Get Excited! Explain what you do with enthusiasm. If you are bored by your work, imagine how a journalist will feel interviewing you. This summer David Kestenbaum, an AAAS fellow working for a radio station in Columbus, Ohio, interviewed an ornithologist who actually yawned on tape throughout the entire interview. Office interviews I conducted seldom produced the excitement and enthusiasm my article might show if I'd actually been in the field with the scientist. But Seth Moran, a seismologist from the University of Washington was ready for me when I arrived in his basement office. With maps and seismographs, he excitedly explained the seismic network set up in the Cascades. He even took the time to set up a projector full of field slides.
Try Interviewing Someone Out of Your Field. In my career as a student, I've often been amazed how deeply divided different earth sciences are. Imagine interviewing someone in another earth science field. Magnify the frustration by a factor of 10, and you've got the beginning science writer view on your work.
I've often heard scientists grumbling down the halls of academia, "But I gave them all that good science. They must be too ... to get it." Whenever a reporter uses a quote like, "This will be the big one for sure!" it's usually because the source failed to provide much that the journalist could understand and identify as newsworthy.
Deadlines.

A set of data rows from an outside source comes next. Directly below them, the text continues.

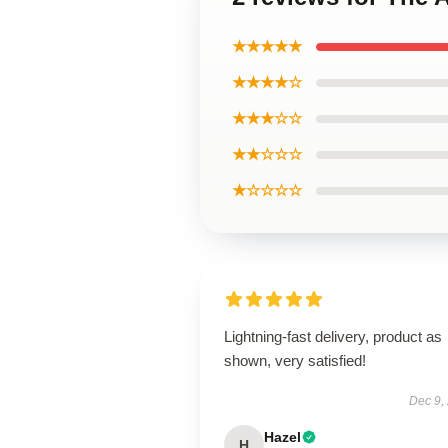
★★★★★
★★★★☆
★★★☆☆
★★☆☆☆
★☆☆☆☆
Lightning-fast delivery, product as
shown, very satisfied!
Dec 9,
Hazel
H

Think of the pressure you're under to turn in a meeting abstract or a grant proposal. Journalists are under this kind of pressure daily. When a journalist is covering your work, if you don't return messages promptly, the reporter will have to do the best he or she can, which may not be in the article's best interest. The publication's editor, like the folks running meetings or dishing out grant dollars, will not wait for the piece.
Granted, I've heard legitimate complaints about the overzealous reporter who sinks canines into one entirely speculative sentence in your paper's discussion section and bases the whole article around it. But overall, placing the blame for bad mainstream science reporting solely on the journalists is ignoring at least half of the problem.

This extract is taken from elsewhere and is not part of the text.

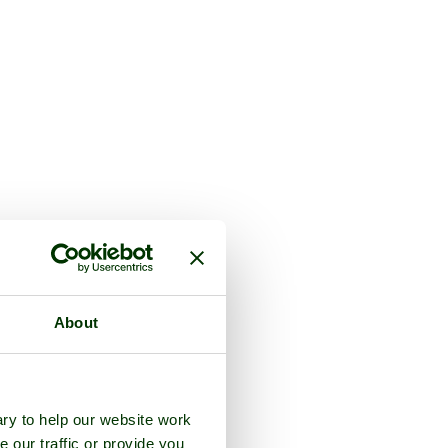
About
ry to help our website work
e our traffic or provide you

Recently, I had lunch with Patrick O'Neill, an Oregonian health reporter. Missing my life as a journalist, I inquired about his current work. "Oh," he said, looking exhausted and leaning into his lunch plate, "I've been working on this story that I've researched to the nth degree....I've worked on this thing for nearly two weeks." Having spent the previous day with David Zimbelman, my mentor volcanologist who is into his fifth season climbing and collecting in the Cascades, I realized that scientists and journalists are not meant to act as one or even have a complete understanding of one another's work. And I realized the fundamental division between scientists and journalists: time.
My very supportive team members at The Oregonian regularly told me I wrote in geologic time. At some point, they said-preferably today than in a millennium-I had to give it up and let it go. After all, tomorrow would bring another day and another deadline.
Scientists and journalists will never live by the same clock, and those of us who try to bring the two together are in for a great challenge. This past year, 1997, marks the first year of AGU sponsorship in the AAAS Mass Media Science and Engineering Fellows Program. Continuing to link earth scientists to mainstream media is in the best interest of both scientists and society and the responsibility of all who have the great fortune of working to uncover the Earth's endless mysteries.